Três poemas do livro os outros, sertão de argila escura, de W. A. da Silva

por W. A. da Silva__




uma florzinha de beleza neste lixo

no terreiro do tempo as formigas

atravessam em rubato — segue-vida

 

o ponto do relógio é sem efeito quando

estavam certas do passo seguinte/a falha

 

a tese da legítima defesa da honra

abstrações em torno da d i s t i n ç ã o

— o preceito universal do coronel burlesco

fere a epiderme de argila escura sertão

 

os profetas se calaram

contudo há

uma busca ansiosa por conversas telepáticas

 

as formigas não se importam mais

com nossos crimes passionais

 

fim das histórias contadas para divertir


__________


anotou —

hoje após o café da manhã

imprimi “os girassóis”

e guardei-o na pasta

pensando na

gincana estudantil

 

pela tarde

quando o afixei

na parede

com fita dupla face

percebi que no fundo

da imagem impressa

havia um desenho esvanecido

do smilinguido

 

de imediato

esqueci de van gogh

e lembrei-me de

walter benjamim

— a mancha absoluta

 

— epigênese de argila

 

éden-útero

vulva-flora

adão e eva

ípsilon e xis

dábliu e eme

óvulo e sêmen

o falo do pater

serpentinamor

fecundação na

boca do poço/

diurno o céu de

ponta-cabeça

e a geração que

não foi a um

show dos beatles

 

 

— epiderme de argila

o insistente marrom do cedro africano

esta cor do fim de céu a oeste

areia de siena queimada/o vermelho que

se esconde — a argila a ferrugem a forma

pátina sobre a face dos antepassados

o chão da estrada

o pó que persegue pneus e cansa

argila das sandálias

a meia de poeira do andarilho

até os joelhos

argila ao redor dos olhos

íris de mel silvestre

a forma que trai o olhar

o céu de zinco fundido

a teoria dos sistemas tangentes

a libido dos sistemas

a dízima periódica das formigas

a reticência numérica da vida

há poemas à revelia

histórias para “tirar de tempo”

o sertão é um conto sem arremate



W. A. da Silva (Wellington Amancio da Silva) nasceu em 1979, em Delmiro Gouveia, Alagoas. É professor graduado em Pedagogia e Filosofia, e tem mestrado em Ecologia Humana. É músico multi-instrumentista e produtor musical.

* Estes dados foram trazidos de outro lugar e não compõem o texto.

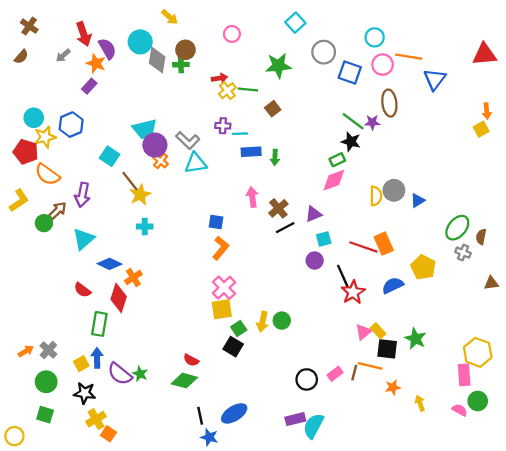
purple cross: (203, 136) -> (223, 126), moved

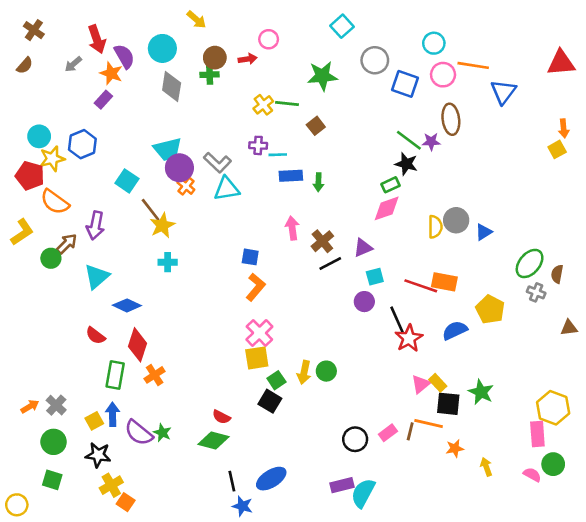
gray diamond: (157, 60) -> (172, 86), moved
red arrow: (219, 78) -> (248, 59), moved
orange rectangle: (384, 244) -> (444, 282), turned -55
orange cross: (133, 278) -> (155, 375), moved

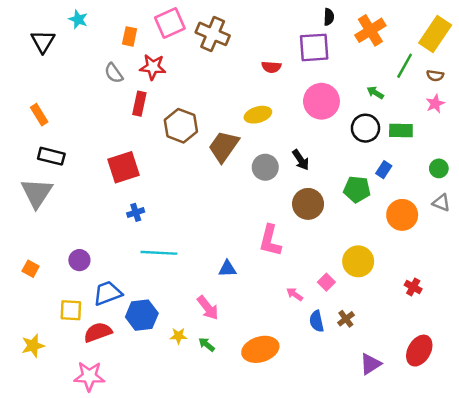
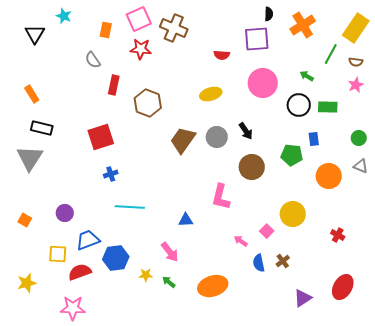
red star: (153, 67) -> (141, 49), moved
brown trapezoid: (224, 146) -> (183, 140), moved
blue rectangle: (384, 170) -> (314, 139), turned -40

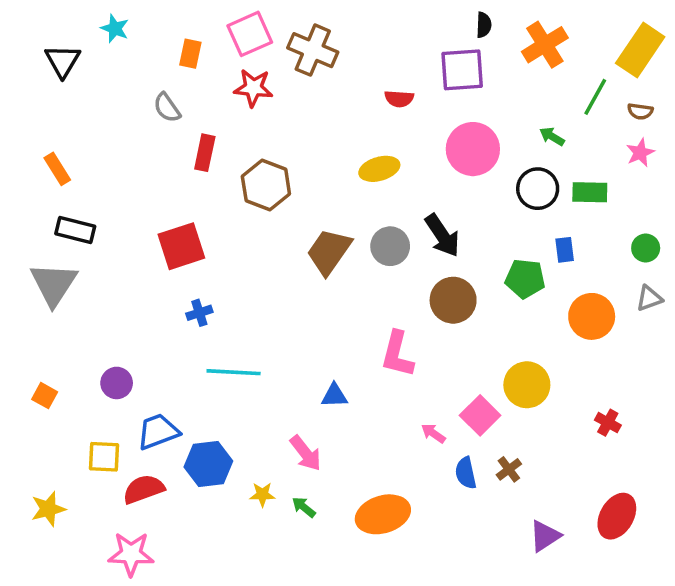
black arrow: (246, 131) -> (442, 235), size x1.4
gray triangle: (361, 166) -> (649, 298), turned -42
pink square: (267, 231) -> (480, 415), size x1.5

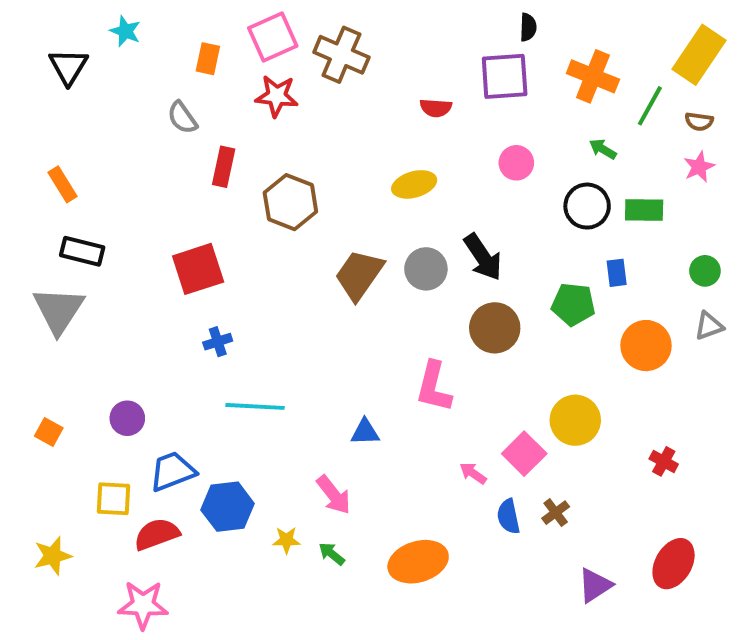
orange cross: (545, 45) -> (593, 76), moved, turned -36
pink circle: (473, 149) -> (516, 163), size x0.6

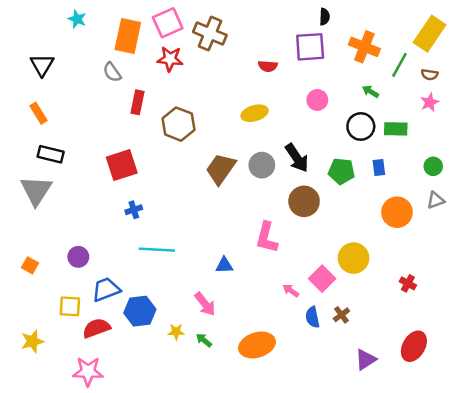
orange rectangle: (208, 59) -> (128, 36), size x1.8
black triangle: (68, 67) -> (42, 65), moved
green pentagon: (573, 304) -> (341, 171), moved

Publicou-se: Ontologia e Linguagem (2015), Pensar a Indigência com  Michel Foucault (2018), Gumbrecht leitor de Heidegger (2019) e Conceito de modo de convivência (2018), além de dezenas de artigos científicos. Em literatura publicou-se: Apoteose de Dermeval Carmo-Santo (2019), O Reneval (2018), O Quasi-Haikai (2017), Epifania Amarela (2016), Distímicos e Extrusivos (2016), Diálogos com Sebastos (2015), Primeiros poemas soturnos (2009) e Elegia da Imperfeição (2001). Editor das Edições Parresia. É membro da equipe editorial da Revista Utsanga — Rivista di critica e linguaggi di ricerca.